Одна нога здесь, другая там… но неужели это так видно со стороны? Он ведь ни на секунду не задумался, этот Дуди — брякнул, как что-то само собой разумеющееся, близко к языку лежащее, всем известное, озарения не требующее. А что тут возразишь? Тридцать лет прошло, тридцать! Ты уже и сам об этой ноге позабыл, думал — отсохла, отвалилась за ненадобностью… да и была ли?.. ан нет, вот она, живее всех живых, живее двух живых, твердо стоит на сером, изломанном тополиными корнями василеостровском асфальте, на травянистом берегу Смоленки, у старых могильных плит, там, где пахнет тайнами и надеждами, где мир многослоен и тих, и громок, и прост, и бесконечен — так, что дух захватывает.
— Пристегните ремни!
Самолет начал снижаться. Веня поежился от внезапного холодка: его должны были встречать все трое, ведь он прилетает последним, остальные «три В» уже на месте… как-то они выглядят сейчас?.. черт, да ты волнуешься, причем не на шутку!
В телефонном разговоре Вадька сказал, что не виделся с Витькой и Вовочкой примерно столько же, сколько и Веня.
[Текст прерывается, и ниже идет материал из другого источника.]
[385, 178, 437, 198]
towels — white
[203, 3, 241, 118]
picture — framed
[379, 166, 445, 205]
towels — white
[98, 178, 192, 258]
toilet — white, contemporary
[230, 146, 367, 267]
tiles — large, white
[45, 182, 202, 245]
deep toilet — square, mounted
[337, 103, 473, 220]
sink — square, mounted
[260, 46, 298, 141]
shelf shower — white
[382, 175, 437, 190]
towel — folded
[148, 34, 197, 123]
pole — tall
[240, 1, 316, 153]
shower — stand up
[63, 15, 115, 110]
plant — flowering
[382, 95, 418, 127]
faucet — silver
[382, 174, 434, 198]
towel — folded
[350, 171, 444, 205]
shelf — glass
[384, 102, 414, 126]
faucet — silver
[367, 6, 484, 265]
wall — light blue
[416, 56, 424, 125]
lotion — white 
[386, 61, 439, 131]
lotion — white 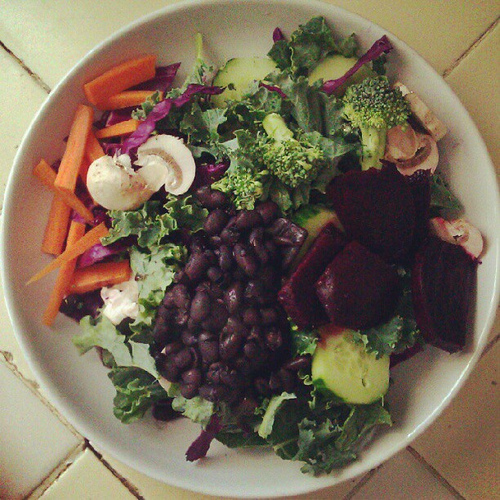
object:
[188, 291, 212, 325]
beans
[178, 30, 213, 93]
lettuce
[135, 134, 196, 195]
mushrooms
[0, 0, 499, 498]
plate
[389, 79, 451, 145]
vegetables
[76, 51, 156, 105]
carrots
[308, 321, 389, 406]
cucumber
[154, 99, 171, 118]
beet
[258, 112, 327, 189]
broccoli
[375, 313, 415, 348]
cabbage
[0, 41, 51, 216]
tile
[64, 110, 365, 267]
salad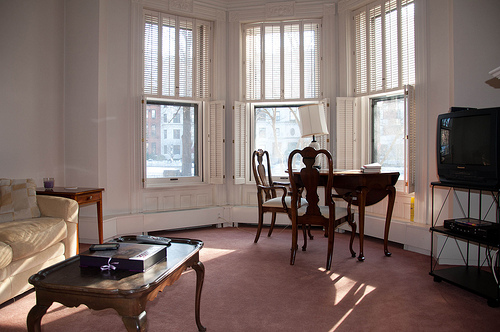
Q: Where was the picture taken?
A: In a living room.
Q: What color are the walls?
A: White.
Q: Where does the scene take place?
A: In a living room.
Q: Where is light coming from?
A: Windows.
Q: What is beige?
A: Couch.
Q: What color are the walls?
A: White.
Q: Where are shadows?
A: On the floor.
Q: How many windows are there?
A: Three.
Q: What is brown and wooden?
A: Coffee table.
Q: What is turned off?
A: TV.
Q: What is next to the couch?
A: Side table.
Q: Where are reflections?
A: On TV screen.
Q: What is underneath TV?
A: Cable box.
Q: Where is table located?
A: In front of window.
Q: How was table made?
A: By a carpenter.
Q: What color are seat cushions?
A: White.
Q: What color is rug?
A: Pink.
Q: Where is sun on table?
A: On the top.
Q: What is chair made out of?
A: Wood.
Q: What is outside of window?
A: Building.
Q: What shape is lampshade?
A: Rectangle.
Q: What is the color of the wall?
A: White.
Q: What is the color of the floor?
A: Red.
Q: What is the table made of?
A: Wood.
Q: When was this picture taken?
A: Daytime.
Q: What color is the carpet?
A: Salmon.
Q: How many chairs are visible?
A: Two.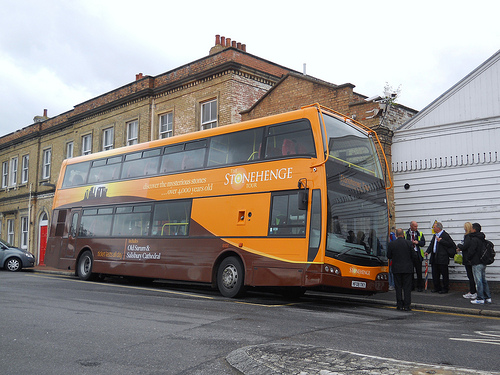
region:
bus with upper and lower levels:
[38, 99, 384, 299]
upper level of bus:
[67, 152, 322, 189]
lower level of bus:
[50, 206, 385, 283]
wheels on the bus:
[57, 251, 257, 301]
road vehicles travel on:
[7, 277, 204, 342]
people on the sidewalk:
[411, 218, 490, 298]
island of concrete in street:
[182, 332, 334, 374]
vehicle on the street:
[0, 233, 39, 278]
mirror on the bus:
[290, 164, 313, 216]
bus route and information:
[340, 168, 384, 200]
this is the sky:
[25, 13, 64, 56]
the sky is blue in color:
[35, 22, 72, 57]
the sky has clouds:
[44, 16, 108, 69]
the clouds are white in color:
[161, 24, 193, 51]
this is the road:
[65, 292, 135, 371]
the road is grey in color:
[61, 312, 148, 374]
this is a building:
[4, 134, 48, 230]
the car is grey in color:
[11, 250, 20, 255]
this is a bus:
[37, 107, 394, 297]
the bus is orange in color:
[203, 199, 221, 219]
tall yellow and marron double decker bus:
[23, 104, 395, 278]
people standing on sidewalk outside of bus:
[380, 204, 495, 316]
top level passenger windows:
[63, 119, 320, 197]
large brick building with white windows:
[8, 46, 273, 254]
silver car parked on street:
[0, 233, 44, 277]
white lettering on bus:
[147, 159, 299, 204]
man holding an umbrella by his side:
[418, 212, 460, 297]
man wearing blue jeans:
[460, 216, 495, 304]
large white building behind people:
[386, 65, 498, 287]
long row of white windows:
[7, 99, 220, 196]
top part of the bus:
[41, 125, 338, 180]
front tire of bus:
[218, 245, 268, 320]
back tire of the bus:
[61, 219, 117, 306]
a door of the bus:
[283, 173, 338, 274]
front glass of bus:
[311, 163, 400, 265]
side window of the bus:
[45, 178, 204, 243]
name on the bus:
[221, 155, 298, 190]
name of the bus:
[84, 223, 183, 278]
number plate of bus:
[335, 260, 376, 310]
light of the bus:
[323, 262, 352, 279]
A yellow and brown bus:
[44, 104, 391, 297]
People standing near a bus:
[387, 222, 494, 317]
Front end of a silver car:
[0, 238, 35, 272]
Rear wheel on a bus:
[75, 247, 94, 281]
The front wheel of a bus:
[211, 253, 246, 300]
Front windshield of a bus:
[323, 187, 392, 269]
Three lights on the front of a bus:
[321, 262, 341, 277]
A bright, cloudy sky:
[1, 2, 498, 115]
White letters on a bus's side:
[221, 170, 298, 182]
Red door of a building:
[39, 223, 50, 267]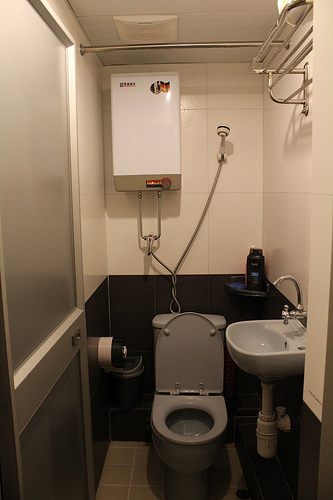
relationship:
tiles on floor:
[120, 451, 169, 481] [95, 437, 292, 498]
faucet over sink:
[268, 270, 307, 328] [219, 268, 318, 386]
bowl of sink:
[227, 321, 291, 356] [214, 283, 318, 385]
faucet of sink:
[268, 270, 307, 328] [225, 272, 310, 400]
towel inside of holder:
[98, 330, 126, 372] [95, 328, 134, 366]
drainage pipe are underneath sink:
[255, 387, 281, 461] [225, 305, 306, 376]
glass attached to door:
[2, 21, 81, 327] [9, 18, 105, 495]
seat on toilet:
[150, 389, 228, 447] [149, 310, 226, 490]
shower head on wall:
[215, 121, 232, 160] [102, 59, 263, 439]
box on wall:
[105, 66, 186, 193] [102, 59, 263, 439]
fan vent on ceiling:
[112, 13, 179, 46] [66, 0, 279, 67]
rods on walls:
[77, 0, 315, 118] [0, 0, 333, 496]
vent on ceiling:
[112, 14, 180, 45] [66, 0, 279, 67]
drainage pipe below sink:
[255, 387, 281, 461] [226, 316, 307, 388]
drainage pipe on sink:
[255, 387, 291, 461] [226, 314, 308, 370]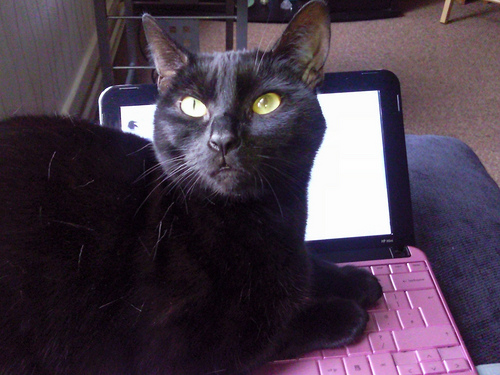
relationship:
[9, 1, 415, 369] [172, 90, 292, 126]
cat has eyes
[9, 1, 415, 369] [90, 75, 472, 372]
cat on computer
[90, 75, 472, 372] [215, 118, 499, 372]
computer on chair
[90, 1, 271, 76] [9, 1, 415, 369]
metal behind cat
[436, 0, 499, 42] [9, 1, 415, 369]
wood behind cat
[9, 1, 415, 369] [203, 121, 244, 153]
cat has nose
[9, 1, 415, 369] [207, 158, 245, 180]
cat has mouth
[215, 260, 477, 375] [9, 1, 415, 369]
keyboard underneath cat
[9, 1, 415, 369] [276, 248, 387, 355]
cat has legs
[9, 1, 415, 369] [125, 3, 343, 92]
cat has ears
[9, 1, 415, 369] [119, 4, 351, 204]
cat has head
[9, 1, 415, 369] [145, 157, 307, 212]
cat has whiskers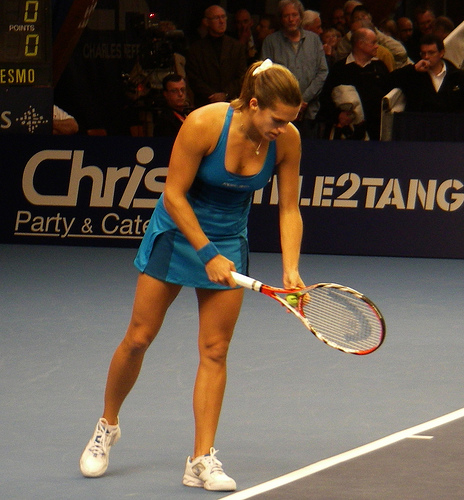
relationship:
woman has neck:
[79, 58, 303, 492] [242, 104, 263, 138]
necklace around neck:
[239, 107, 264, 156] [242, 104, 263, 138]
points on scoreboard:
[23, 33, 39, 56] [0, 1, 55, 86]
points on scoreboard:
[23, 0, 39, 22] [0, 1, 55, 86]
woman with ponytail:
[79, 58, 303, 492] [231, 60, 271, 113]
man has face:
[154, 73, 188, 136] [165, 80, 186, 107]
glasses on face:
[164, 87, 185, 93] [165, 80, 186, 107]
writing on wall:
[14, 211, 150, 240] [0, 132, 463, 261]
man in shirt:
[259, 0, 329, 137] [260, 30, 328, 120]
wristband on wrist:
[196, 240, 219, 263] [196, 240, 218, 264]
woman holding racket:
[79, 58, 303, 492] [231, 271, 385, 355]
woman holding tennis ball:
[79, 58, 303, 492] [285, 286, 307, 309]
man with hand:
[378, 36, 463, 115] [413, 58, 430, 71]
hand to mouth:
[413, 58, 430, 71] [423, 61, 430, 65]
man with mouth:
[378, 36, 463, 115] [423, 61, 430, 65]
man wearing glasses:
[185, 5, 247, 109] [204, 13, 229, 21]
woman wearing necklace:
[79, 58, 303, 492] [239, 107, 264, 156]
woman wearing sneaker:
[79, 58, 303, 492] [183, 447, 238, 491]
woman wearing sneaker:
[79, 58, 303, 492] [78, 416, 120, 477]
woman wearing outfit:
[79, 58, 303, 492] [134, 103, 274, 289]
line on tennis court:
[219, 407, 463, 498] [0, 244, 462, 499]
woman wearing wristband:
[79, 58, 303, 492] [196, 240, 219, 263]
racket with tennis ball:
[231, 271, 385, 355] [285, 286, 307, 309]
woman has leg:
[79, 58, 303, 492] [102, 272, 182, 425]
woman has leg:
[79, 58, 303, 492] [194, 286, 243, 458]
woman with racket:
[79, 58, 303, 492] [231, 271, 385, 355]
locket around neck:
[256, 150, 260, 156] [242, 104, 263, 138]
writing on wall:
[21, 145, 169, 209] [0, 132, 463, 261]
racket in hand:
[231, 271, 385, 355] [205, 255, 236, 288]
Пути всех четверых разошлись сразу после школы, да что там разошлись — разлетелись. Веня уехал, Витька поступил в Университет, нырнул в свою любимую математику и пропал на семинарах и стажировках: даже сейчас Вадик откопал его где-то в Дании только после длительных поисков. Вовочка окончил Военно-политическое училище и исчез в параллельной реальности армейских баз и гарнизонов. И только Вадька пошел по самой простой, бесхитростной дороге: поступил в первый попавшийся институт — с целью отучиться ни шатко, ни валко в течение пяти с половиной безоблачных лет и пристроиться затем на какой-нибудь завалящий заводик штатно-заштатным инженеришкой с нищенской зарплатой в сто пятнадцать рэ. Таким он видел свое светлое будущее, причем будущее это нисколько его не расстраивало и не пугало, потому что так жили тогда все или почти все… Возможно, именно вследствие этой своей беззаботности Вадька и выбился потом в миллиардеры?
2
Когда подали трап и пассажиры, как застоявшийся табун, толкаясь, ринулись наружу, Веня остался сидеть. Он говорил себе, что спешить некуда: так или иначе, все встретятся у багажной ленты. Но главная причина неторопливости заключалась в другом: Веня лелеял свое неожиданное волнение — чисто юношеское, давно позабытое; ему не хотелось расставаться с этим дорогим подарком, разменивать его на конкретную реальность троих отдаленно знакомых пятидесятилетних дядек, которые ждали его в зале для встречающих.
В итоге, он замешкался чересчур и, когда собрался выходить, оказалось, что теперь выгружают инвалидов и придется подождать. На этот раз ожидание вселило в него совершенно нелогичное раздражение — не столько из-за самой задержки, сколько из-за ее вынужденности. Стюардесса на выходе почувствовала его нетерпение.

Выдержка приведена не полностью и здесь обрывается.